Adonis Diaries

Posts Tagged ‘Anne-Marie El-Hage

Not obliged to renew your passport? Just a precautionary costly undertaking?

Lebanon General Security agency hand-write all the new passports needed to be renewed. Why?

Biometrics data will not be available before August 2016, but the International Civil Aviation Org. Organisation de l’aviation civile internationale (OACI) want these data by 24 novembre 2015.

What to do now? Take the risk to be denied entry to many countries, even if you have just renewed your passport? 

« L’émission de nouveaux passeports n’est pas une obligation, mais elle est conseillée », annonce la SG

Anne-Marie El-HAGE | OLJ

Quarante millions de dollars.

Telle est la coquette somme que la Sûreté générale (SG) empochera de quelque 200 000 Libanais candidats au voyage ou expatriés, après avoir exigé des détenteurs de passeports renouvelés ou comportant des accompagnants de remplacer ces documents. La mesure, soudainement imposée aux citoyens en pleine période de fêtes de fin d’année, devait être initialement appliquée avant le 10 janvier 2016.
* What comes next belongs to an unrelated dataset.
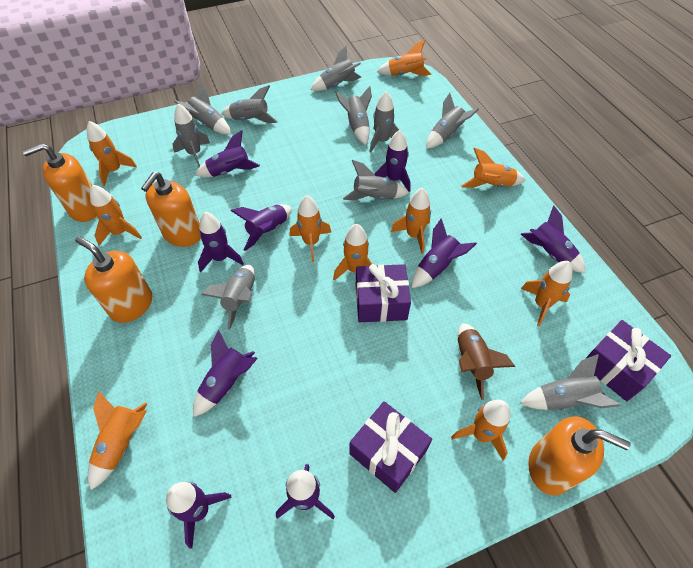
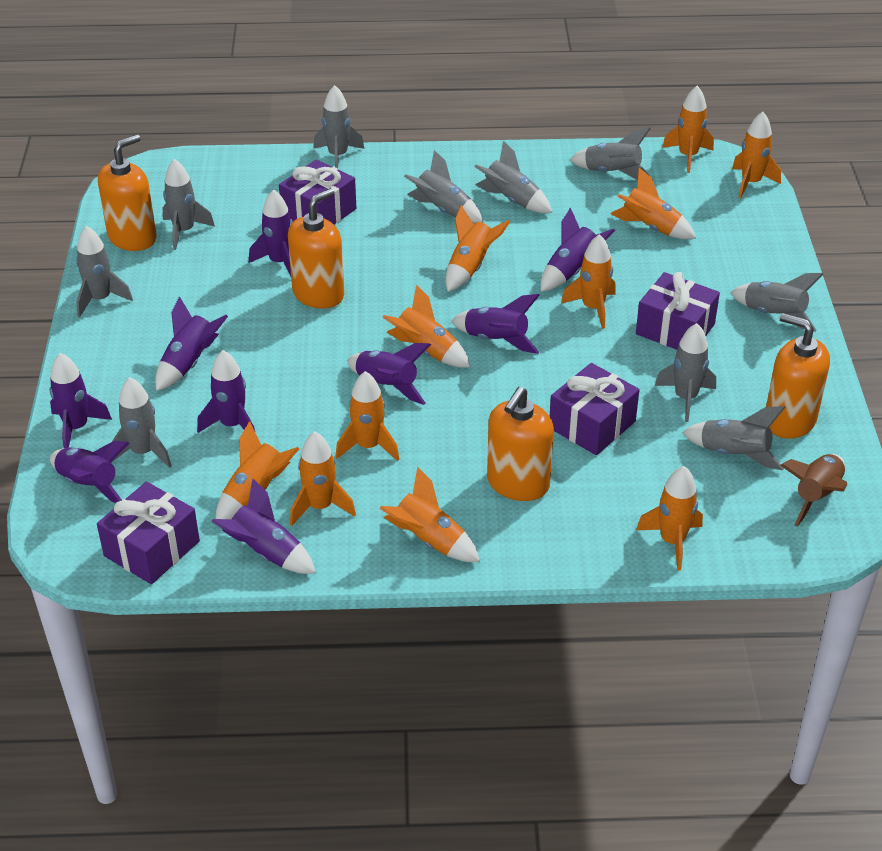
orange rocket: [87,121,137,186] [88,391,147,490] [90,185,142,245] [290,195,331,262] [333,224,372,281] [377,40,431,76] [391,188,431,254] [451,400,511,460] [462,148,526,188] [521,261,573,326] = 10 -> [216,421,299,519] [290,431,356,526] [335,371,399,461] [379,466,480,562] [382,285,471,367] [446,205,511,292] [561,234,616,329] [611,168,696,239] [636,466,703,570] [662,86,714,173] [732,112,781,198] = 11
purple gift: [349,401,432,493] [356,264,411,322] [585,320,671,401] = 3 -> [97,482,200,584] [279,160,356,225] [550,363,639,455] [636,272,720,350] = 4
Mais les interminables files d’attente aux guichets de la SG et la confusion créée par le flou des communiqués publiés jusque-là ont poussé l’institution à repousser le délai au 20 janvier et à revoir ses exigences à la baisse. Sans toutefois convaincre. Car elle admet au final que l’émission d’un nouveau passeport n’est pas une obligation, mais qu’elle est conseillée.

« Les passeports libanais renouvelés devront tous être remplacés par des passeports neufs et pas seulement ceux renouvelés manuellement, contrairement à ce qui a été dit précédemment. De même, devront être remplacés les passeports comportant des accompagnants, généralement des mineurs sur le passeport de leur mère. Quant aux passeports valides non renouvelés, ils sont toujours valables. »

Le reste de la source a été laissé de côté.